§ **TASK STATEMENT**: Word for word, restate every record, though not the pictures.

[[ INPUT DATA, beginning ]]

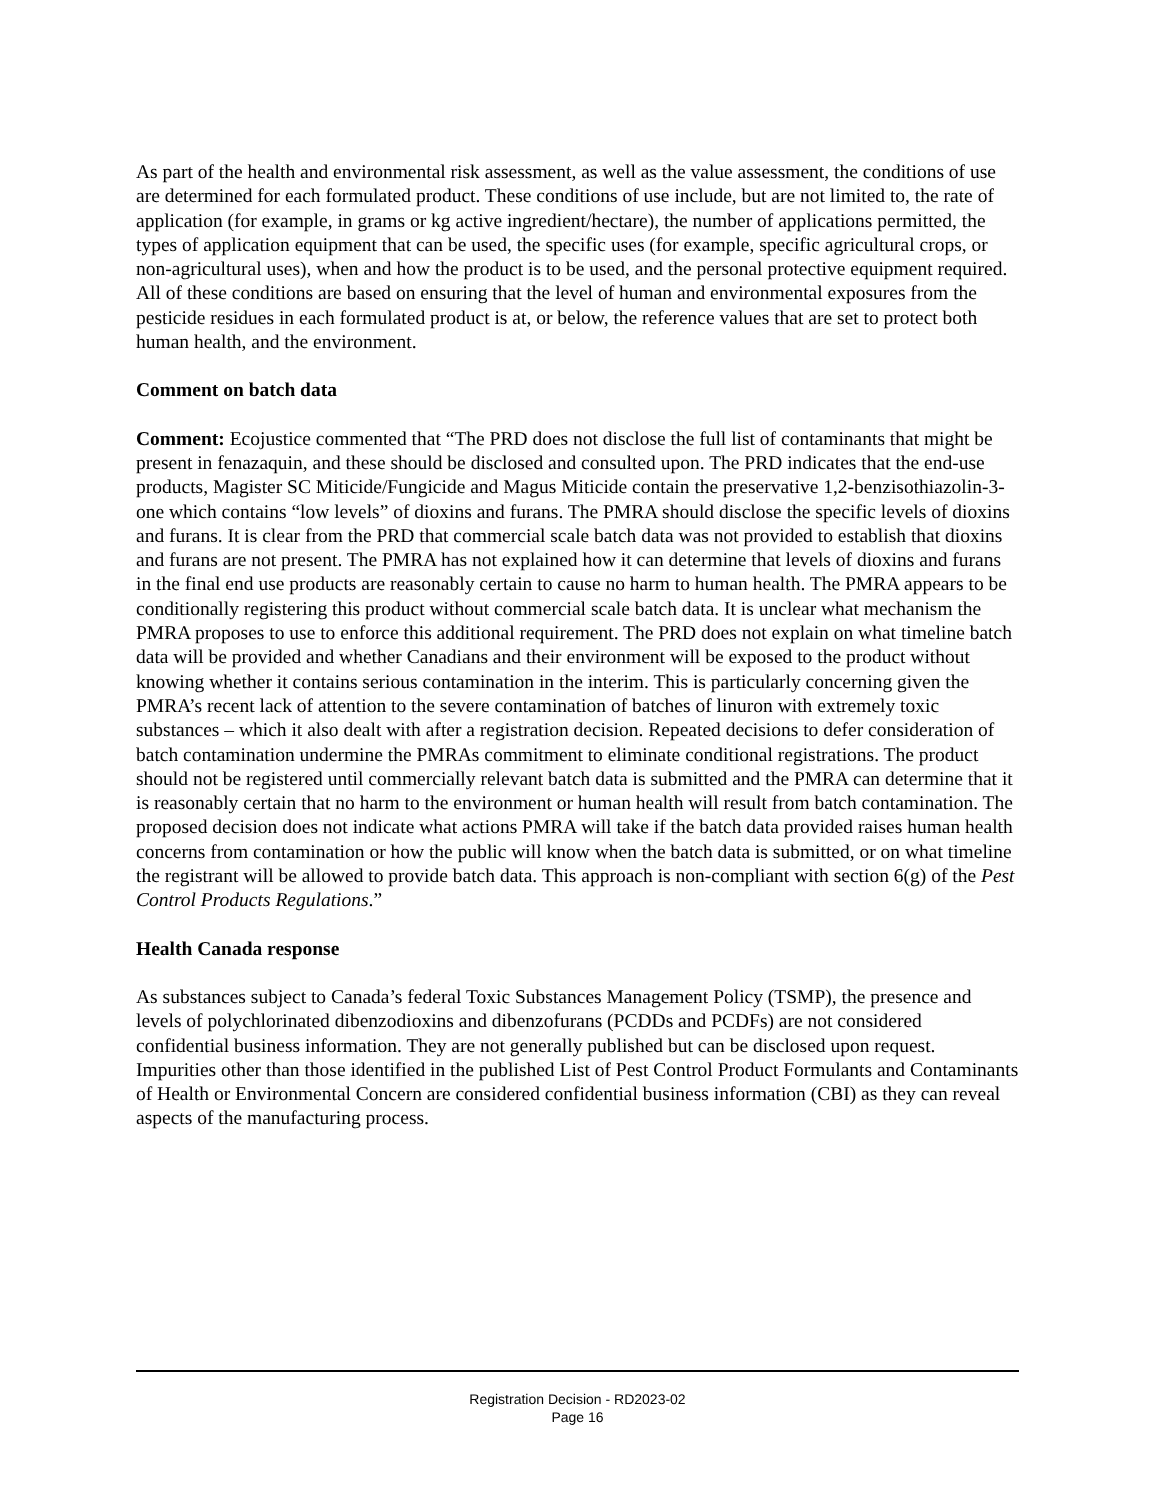As part of the health and environmental risk assessment, as well as the value assessment, the conditions of use are determined for each formulated product. These conditions of use include, but are not limited to, the rate of application (for example, in grams or kg active ingredient/hectare), the number of applications permitted, the types of application equipment that can be used, the specific uses (for example, specific agricultural crops, or non-agricultural uses), when and how the product is to be used, and the personal protective equipment required. All of these conditions are based on ensuring that the level of human and environmental exposures from the pesticide residues in each formulated product is at, or below, the reference values that are set to protect both human health, and the environment.
Comment on batch data
Comment: Ecojustice commented that “The PRD does not disclose the full list of contaminants that might be present in fenazaquin, and these should be disclosed and consulted upon. The PRD indicates that the end-use products, Magister SC Miticide/Fungicide and Magus Miticide contain the preservative 1,2-benzisothiazolin-3-one which contains “low levels” of dioxins and furans. The PMRA should disclose the specific levels of dioxins and furans. It is clear from the PRD that commercial scale batch data was not provided to establish that dioxins and furans are not present. The PMRA has not explained how it can determine that levels of dioxins and furans in the final end use products are reasonably certain to cause no harm to human health. The PMRA appears to be conditionally registering this product without commercial scale batch data. It is unclear what mechanism the PMRA proposes to use to enforce this additional requirement. The PRD does not explain on what timeline batch data will be provided and whether Canadians and their environment will be exposed to the product without knowing whether it contains serious contamination in the interim. This is particularly concerning given the PMRA’s recent lack of attention to the severe contamination of batches of linuron with extremely toxic substances – which it also dealt with after a registration decision. Repeated decisions to defer consideration of batch contamination undermine the PMRAs commitment to eliminate conditional registrations. The product should not be registered until commercially relevant batch data is submitted and the PMRA can determine that it is reasonably certain that no harm to the environment or human health will result from batch contamination. The proposed decision does not indicate what actions PMRA will take if the batch data provided raises human health concerns from contamination or how the public will know when the batch data is submitted, or on what timeline the registrant will be allowed to provide batch data. This approach is non-compliant with section 6(g) of the Pest Control Products Regulations.”
Health Canada response
As substances subject to Canada’s federal Toxic Substances Management Policy (TSMP), the presence and levels of polychlorinated dibenzodioxins and dibenzofurans (PCDDs and PCDFs) are not considered confidential business information. They are not generally published but can be disclosed upon request. Impurities other than those identified in the published List of Pest Control Product Formulants and Contaminants of Health or Environmental Concern are considered confidential business information (CBI) as they can reveal aspects of the manufacturing process.
Registration Decision - RD2023-02
Page 16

[[ INPUT DATA, end ]]

§ **TASK RESPONSE**:
As part of the health and environmental risk assessment, as well as the value assessment, the conditions of use are determined for each formulated product. These conditions of use include, but are not limited to, the rate of application (for example, in grams or kg active ingredient/hectare), the number of applications permitted, the types of application equipment that can be used, the specific uses (for example, specific agricultural crops, or non-agricultural uses), when and how the product is to be used, and the personal protective equipment required. All of these conditions are based on ensuring that the level of human and environmental exposures from the pesticide residues in each formulated product is at, or below, the reference values that are set to protect both human health, and the environment.
Comment on batch data
Comment: Ecojustice commented that “The PRD does not disclose the full list of contaminants that might be present in fenazaquin, and these should be disclosed and consulted upon. The PRD indicates that the end-use products, Magister SC Miticide/Fungicide and Magus Miticide contain the preservative 1,2-benzisothiazolin-3-one which contains “low levels” of dioxins and furans. The PMRA should disclose the specific levels of dioxins and furans. It is clear from the PRD that commercial scale batch data was not provided to establish that dioxins and furans are not present. The PMRA has not explained how it can determine that levels of dioxins and furans in the final end use products are reasonably certain to cause no harm to human health. The PMRA appears to be conditionally registering this product without commercial scale batch data. It is unclear what mechanism the PMRA proposes to use to enforce this additional requirement. The PRD does not explain on what timeline batch data will be provided and whether Canadians and their environment will be exposed to the product without knowing whether it contains serious contamination in the interim. This is particularly concerning given the PMRA’s recent lack of attention to the severe contamination of batches of linuron with extremely toxic substances – which it also dealt with after a registration decision. Repeated decisions to defer consideration of batch contamination undermine the PMRAs commitment to eliminate conditional registrations. The product should not be registered until commercially relevant batch data is submitted and the PMRA can determine that it is reasonably certain that no harm to the environment or human health will result from batch contamination. The proposed decision does not indicate what actions PMRA will take if the batch data provided raises human health concerns from contamination or how the public will know when the batch data is submitted, or on what timeline the registrant will be allowed to provide batch data. This approach is non-compliant with section 6(g) of the Pest Control Products Regulations.”
Health Canada response
As substances subject to Canada’s federal Toxic Substances Management Policy (TSMP), the presence and levels of polychlorinated dibenzodioxins and dibenzofurans (PCDDs and PCDFs) are not considered confidential business information. They are not generally published but can be disclosed upon request. Impurities other than those identified in the published List of Pest Control Product Formulants and Contaminants of Health or Environmental Concern are considered confidential business information (CBI) as they can reveal aspects of the manufacturing process.
Registration Decision - RD2023-02
Page 16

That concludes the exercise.